Hope rubbed her eyes, glanced unenthusiastically at the list of youth hostels in the neighbourhood. Her mind began to blur. She brought her left hand up to her lips and absentmindedly chewed on the nail of her forefinger. She frowned and spat: her fingernail tasted of polish. She eyed the girl at the bar. Maybe she had some nail clippers.
She dropped all her change into the pay phone and punched in the Bunker’s number. A few seconds went by. An operator eventually took the call and launched into a non-stop explanation in high-speed Japanese. Something was obviously amiss. The number may have been incomplete, or she had not put in enough yen or, then again, maybe the tectonic plate of North America had sunk into the magma.
She looked at the
Rough Planet
table of contents, found the “How to dial a telephone number” section, sighing.

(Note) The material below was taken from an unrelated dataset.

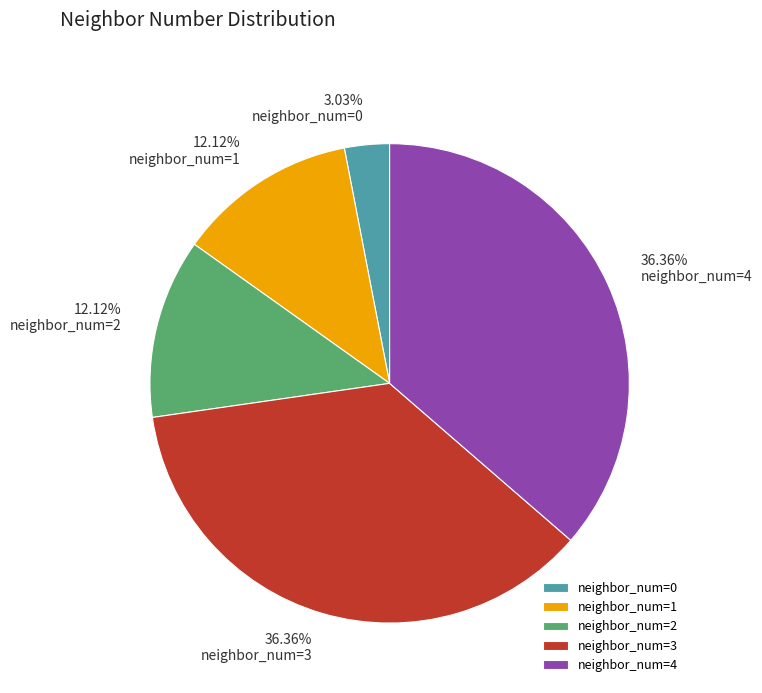

Which category has the smallest portion of the pie?

neighbor_num=0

She would have to learn everything over again from scratch.
A huge weight bore down on her shoulders. She was done in, no longer willing to struggle against matter, let alone a Japanese telephone operator. She hung up. Yawned. Leaned against the wall. She gently let herself slide down and dropped onto her heels with her eyes shut. “Just a quick nap,” she muttered. “A quick tiny little nap.”
64. 1945
Hope opened her eyes in a panic. She was lying on a futon under a heavy quilt. Where was she?
She propped herself up on one elbow and looked around: tatami, sliding rice paper doors, cabinets camouflaged in the walls—a veritable museum of traditional Japanese architecture. There was a bathroom at one end and a kitchenette at the other, with a fireplace unobtrusively heating the apartment.